Trick Tips Presented by Vans

Trick Tips Presented by Vans

Welcome to another edition of our Trick Tips presented by Vans blog section. This week, we revisit a trick we already learned, but in a new stance! You guessed it, we’re going to learn the fakie kickflip.

What is fakie?

Fakie skating is exactly like regular skating, except for the fact that you’ll be rolling backwards instead of forward. It means that instead of going towards what’s in front of you, you’ll be rolling towards what’s behind you, making fakie tricks a little bit harder than regular ones, even if your stance is basically the same.

Know how to Fakie ollie

The fakie kick flip has a lot in common with the fakie ollie, the first maneuver you need to learn when you start skating in this stance. The difference lies in the "kick" and the fact that the board rotates under your feet instead of sticking to it. In order to learn how to do a fakie kickflip, it's important to know how to do a proper fakie ollie. We’re assuming that you already know how to fakie ollie, but if you need a little help, here is the simplified method.

Place your back foot on the tip of your tail and your front foot a little under the bolts at an angle of almost 90 degrees. Bend you knees and prepare to jump. As you take off, apply a strong pressure on the tail of your board and tap it on the ground so the front of the board lifts into the air. Slip your front foot on the grip tape all the way to the nose of the board to level it in the air. Once you are levelled up, let yourself fall back on the ground and absorb the impact by bending your knees. All this while rolling backwards.

The foot placement

Once you get how to do a fakie ollie, it's time to flip your board. First of all, it's important to know that the fakie kickflip's foot placement, though similar to the fakie ollie, is not the same, especially for the front foot. It will be positioned in a slightly more pronounced angle, with the toes pointing slightly forward, which will facilitate your kick when time comes to "flick" your board.

Your back foot, like the ollie, is firmly resting on the tail of the board. Our tip: Do not lean forward too much when popping and make sure your shoulders are aligned with your board for more balance.

The Flick

The flick is the foot movement that will allow you to make your skateboard rotate. For someone who has never done it, it can look a bit complex, but it's just a simple kick forward. All you need is the right timing.

Get ready to pop up as if you were doing a fakie ollie, but with the kick flip foot placement you learned in the previous step. As you begin to jump, slide your front foot toward the front edge of the board while pointing more and more towards the toes and BANG, kick forward. Make sure the toes of your front foot hit the side of the board in a quick and firm way.

There's two things you need to know. One, when you kick, aim your front foot forward then up, not down. This will allow your two feet to stay above the board in order to land on it and not on the ground. Two, do not try to kick too hard as your board could move away from your feet or flip too much.

The Catch

Once the skateboard has completed a full rotation under your feet while you are in the air, catch it with your back foot first to stop the rotation. The front foot will get back in its place automatically.

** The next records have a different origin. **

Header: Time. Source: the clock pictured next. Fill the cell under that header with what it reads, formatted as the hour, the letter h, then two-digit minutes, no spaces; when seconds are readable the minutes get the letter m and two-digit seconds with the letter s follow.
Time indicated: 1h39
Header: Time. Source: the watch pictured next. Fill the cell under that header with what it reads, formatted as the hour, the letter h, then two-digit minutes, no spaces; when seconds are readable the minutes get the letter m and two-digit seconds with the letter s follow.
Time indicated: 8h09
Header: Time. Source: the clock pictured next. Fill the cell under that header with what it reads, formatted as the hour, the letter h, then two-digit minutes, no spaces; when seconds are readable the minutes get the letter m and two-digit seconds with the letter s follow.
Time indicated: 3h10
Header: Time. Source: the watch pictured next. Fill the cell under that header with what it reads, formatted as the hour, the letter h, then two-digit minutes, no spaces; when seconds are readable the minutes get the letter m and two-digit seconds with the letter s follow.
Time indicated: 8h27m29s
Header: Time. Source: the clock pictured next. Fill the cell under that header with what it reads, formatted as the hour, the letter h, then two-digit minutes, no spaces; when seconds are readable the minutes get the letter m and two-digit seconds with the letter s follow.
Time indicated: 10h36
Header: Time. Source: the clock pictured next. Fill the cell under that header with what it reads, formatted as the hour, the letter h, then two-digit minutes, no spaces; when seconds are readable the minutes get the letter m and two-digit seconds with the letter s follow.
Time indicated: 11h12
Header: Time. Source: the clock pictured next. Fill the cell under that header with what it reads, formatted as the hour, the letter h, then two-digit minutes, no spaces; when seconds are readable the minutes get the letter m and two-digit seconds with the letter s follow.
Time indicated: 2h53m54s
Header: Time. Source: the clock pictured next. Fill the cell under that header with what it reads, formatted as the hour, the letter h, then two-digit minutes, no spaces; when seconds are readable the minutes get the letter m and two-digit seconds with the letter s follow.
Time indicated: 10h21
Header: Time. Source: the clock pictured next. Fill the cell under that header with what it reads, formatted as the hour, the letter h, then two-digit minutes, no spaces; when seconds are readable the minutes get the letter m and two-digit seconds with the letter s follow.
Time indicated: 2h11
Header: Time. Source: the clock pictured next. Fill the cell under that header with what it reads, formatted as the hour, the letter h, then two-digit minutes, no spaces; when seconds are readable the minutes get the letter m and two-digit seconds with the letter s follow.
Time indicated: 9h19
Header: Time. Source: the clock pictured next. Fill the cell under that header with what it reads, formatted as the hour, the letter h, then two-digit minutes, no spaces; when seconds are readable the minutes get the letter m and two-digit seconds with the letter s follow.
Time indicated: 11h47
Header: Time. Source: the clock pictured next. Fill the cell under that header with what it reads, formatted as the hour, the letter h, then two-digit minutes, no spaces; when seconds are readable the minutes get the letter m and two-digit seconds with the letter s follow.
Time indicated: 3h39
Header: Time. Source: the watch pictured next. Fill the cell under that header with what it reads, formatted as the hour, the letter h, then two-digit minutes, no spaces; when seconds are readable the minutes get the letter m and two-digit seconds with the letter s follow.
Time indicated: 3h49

To find out if your skateboard has completed its rotation, you will have to keep your eyes on it while you do your fakie kick flip, which can be difficult. Do your best to find the right timing and try to land with your feet on your skateboard's screws for more style and ease. Our tip: Keep your shoulders aligned with the direction in which you are heading. This will help you keep your balance as you set up for your fakie kick flip.

Absorb the impact and keep practicing

The moment we've all been waiting for, the landing! After catching your board in the air, stomp it to the ground and don't forget to bend your knees to absorb the impact and for landing style points. This will also allow you to keep better control of your skateboard while you roll away.